* **Assignment**
Every line below that holds the string "חאצקל" must be copied.
#####
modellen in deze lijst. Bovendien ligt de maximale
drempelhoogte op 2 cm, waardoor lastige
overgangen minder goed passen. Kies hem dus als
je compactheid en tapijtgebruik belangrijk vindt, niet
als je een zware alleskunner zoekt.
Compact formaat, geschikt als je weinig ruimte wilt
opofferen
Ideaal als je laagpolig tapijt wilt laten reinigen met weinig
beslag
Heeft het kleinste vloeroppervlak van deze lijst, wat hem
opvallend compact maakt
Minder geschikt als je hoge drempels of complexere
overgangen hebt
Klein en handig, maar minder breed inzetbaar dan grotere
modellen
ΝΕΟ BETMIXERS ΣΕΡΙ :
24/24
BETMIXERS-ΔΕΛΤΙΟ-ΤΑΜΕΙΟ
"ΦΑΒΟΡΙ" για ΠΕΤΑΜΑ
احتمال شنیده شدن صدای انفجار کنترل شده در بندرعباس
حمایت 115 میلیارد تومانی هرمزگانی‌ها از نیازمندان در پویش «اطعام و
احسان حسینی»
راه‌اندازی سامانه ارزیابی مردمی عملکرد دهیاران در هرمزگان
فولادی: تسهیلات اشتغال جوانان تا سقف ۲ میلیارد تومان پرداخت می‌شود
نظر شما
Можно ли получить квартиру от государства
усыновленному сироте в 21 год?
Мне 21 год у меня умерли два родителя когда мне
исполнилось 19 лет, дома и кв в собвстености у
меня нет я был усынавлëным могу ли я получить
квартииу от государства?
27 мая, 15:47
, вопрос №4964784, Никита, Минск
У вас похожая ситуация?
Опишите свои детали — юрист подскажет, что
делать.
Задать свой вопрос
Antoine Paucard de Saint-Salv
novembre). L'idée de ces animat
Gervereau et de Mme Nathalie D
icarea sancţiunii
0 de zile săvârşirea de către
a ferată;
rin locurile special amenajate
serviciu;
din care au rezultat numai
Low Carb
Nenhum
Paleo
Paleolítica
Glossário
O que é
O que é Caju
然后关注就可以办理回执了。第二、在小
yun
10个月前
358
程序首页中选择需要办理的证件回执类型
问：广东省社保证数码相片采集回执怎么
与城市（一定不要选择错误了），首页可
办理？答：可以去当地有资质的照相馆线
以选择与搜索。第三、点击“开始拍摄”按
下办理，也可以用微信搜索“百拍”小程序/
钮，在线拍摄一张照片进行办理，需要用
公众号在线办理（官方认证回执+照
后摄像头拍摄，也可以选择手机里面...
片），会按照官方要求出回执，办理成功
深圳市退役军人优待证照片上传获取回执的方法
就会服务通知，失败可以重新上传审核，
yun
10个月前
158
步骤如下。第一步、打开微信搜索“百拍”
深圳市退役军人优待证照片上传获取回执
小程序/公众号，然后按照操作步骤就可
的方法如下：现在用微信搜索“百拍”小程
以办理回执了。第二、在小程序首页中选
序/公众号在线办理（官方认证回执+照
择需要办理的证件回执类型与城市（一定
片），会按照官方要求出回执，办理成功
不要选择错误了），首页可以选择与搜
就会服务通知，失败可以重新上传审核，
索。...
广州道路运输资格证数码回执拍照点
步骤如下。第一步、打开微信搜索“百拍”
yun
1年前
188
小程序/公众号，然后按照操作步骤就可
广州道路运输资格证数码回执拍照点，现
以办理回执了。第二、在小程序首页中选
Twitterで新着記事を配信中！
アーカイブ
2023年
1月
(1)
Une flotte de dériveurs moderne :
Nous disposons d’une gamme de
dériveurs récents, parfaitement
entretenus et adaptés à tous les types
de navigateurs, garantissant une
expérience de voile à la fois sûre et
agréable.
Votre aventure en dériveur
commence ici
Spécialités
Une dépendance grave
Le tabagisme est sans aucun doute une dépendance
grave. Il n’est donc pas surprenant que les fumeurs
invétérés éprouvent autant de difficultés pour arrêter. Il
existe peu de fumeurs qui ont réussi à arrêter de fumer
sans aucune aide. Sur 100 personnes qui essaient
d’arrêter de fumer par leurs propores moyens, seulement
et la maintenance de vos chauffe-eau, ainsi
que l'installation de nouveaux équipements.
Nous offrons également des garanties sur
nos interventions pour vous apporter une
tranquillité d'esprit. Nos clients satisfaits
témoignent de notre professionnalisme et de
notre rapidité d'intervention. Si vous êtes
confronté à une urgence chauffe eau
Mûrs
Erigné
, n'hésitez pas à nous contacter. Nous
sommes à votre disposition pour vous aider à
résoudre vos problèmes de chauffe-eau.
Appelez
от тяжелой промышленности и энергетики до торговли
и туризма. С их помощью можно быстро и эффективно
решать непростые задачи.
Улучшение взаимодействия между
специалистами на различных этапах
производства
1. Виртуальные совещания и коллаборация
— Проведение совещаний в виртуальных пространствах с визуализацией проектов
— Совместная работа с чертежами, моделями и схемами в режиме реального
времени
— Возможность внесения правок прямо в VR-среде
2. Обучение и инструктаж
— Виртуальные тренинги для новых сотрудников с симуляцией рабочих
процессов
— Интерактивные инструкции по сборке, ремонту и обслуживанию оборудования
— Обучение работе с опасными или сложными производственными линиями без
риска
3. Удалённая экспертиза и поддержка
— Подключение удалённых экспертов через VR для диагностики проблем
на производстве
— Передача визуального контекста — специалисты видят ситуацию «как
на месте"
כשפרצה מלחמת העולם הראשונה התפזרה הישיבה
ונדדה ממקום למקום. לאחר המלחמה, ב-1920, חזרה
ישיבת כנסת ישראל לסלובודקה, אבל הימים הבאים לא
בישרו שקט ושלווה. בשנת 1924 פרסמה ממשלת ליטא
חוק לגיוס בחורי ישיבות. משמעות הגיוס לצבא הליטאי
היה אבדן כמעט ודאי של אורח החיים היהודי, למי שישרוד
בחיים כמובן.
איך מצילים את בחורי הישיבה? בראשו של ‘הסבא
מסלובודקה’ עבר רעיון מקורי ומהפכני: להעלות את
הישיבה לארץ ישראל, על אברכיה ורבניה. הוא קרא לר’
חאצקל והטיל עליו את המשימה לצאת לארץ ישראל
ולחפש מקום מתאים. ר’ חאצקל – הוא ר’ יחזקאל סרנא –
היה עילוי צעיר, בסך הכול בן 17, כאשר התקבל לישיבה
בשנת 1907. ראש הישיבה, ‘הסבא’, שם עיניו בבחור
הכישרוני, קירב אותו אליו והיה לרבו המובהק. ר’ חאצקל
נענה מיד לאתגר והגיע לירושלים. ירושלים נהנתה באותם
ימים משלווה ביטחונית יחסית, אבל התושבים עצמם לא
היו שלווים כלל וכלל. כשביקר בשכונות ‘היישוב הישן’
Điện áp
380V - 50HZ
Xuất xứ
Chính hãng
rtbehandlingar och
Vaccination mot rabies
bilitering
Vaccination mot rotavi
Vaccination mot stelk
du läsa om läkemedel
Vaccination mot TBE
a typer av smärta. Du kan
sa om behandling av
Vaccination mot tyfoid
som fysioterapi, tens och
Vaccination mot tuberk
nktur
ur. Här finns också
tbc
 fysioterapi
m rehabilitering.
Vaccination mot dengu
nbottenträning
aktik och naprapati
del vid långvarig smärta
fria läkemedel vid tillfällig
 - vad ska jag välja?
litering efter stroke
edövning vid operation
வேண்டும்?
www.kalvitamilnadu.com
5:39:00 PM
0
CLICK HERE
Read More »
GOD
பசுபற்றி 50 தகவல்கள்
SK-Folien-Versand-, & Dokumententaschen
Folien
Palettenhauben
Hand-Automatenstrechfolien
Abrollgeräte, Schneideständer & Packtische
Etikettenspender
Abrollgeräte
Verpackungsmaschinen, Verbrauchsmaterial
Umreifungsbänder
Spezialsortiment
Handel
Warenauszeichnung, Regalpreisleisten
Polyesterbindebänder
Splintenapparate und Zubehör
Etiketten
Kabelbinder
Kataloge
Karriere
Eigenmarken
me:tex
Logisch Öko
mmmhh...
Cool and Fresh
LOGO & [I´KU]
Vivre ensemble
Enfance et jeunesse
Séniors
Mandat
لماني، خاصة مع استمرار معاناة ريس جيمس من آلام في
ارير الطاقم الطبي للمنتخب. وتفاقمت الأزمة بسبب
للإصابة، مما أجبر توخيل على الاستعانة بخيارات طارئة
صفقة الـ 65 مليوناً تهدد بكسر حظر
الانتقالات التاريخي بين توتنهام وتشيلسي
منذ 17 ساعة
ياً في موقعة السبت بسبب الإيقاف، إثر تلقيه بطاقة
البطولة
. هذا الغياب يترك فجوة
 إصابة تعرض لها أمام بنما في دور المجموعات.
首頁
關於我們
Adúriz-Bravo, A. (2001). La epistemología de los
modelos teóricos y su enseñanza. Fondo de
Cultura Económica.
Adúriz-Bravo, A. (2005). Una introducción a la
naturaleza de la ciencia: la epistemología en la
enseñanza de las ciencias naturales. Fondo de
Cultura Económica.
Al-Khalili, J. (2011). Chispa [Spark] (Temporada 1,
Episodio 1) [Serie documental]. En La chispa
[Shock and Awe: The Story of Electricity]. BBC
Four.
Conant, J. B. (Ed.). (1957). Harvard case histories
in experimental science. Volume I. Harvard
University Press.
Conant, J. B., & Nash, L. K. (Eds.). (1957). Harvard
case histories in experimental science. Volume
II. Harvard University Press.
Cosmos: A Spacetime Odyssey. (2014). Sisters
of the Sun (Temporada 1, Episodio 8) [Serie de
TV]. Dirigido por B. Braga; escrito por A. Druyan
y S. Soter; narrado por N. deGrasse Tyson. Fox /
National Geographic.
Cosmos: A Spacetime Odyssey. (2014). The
#####
* **Reply to the exercise**
חאצקל והטיל עליו את המשימה לצאת לארץ ישראל
ולחפש מקום מתאים. ר’ חאצקל – הוא ר’ יחזקאל סרנא –
הכישרוני, קירב אותו אליו והיה לרבו המובהק. ר’ חאצקל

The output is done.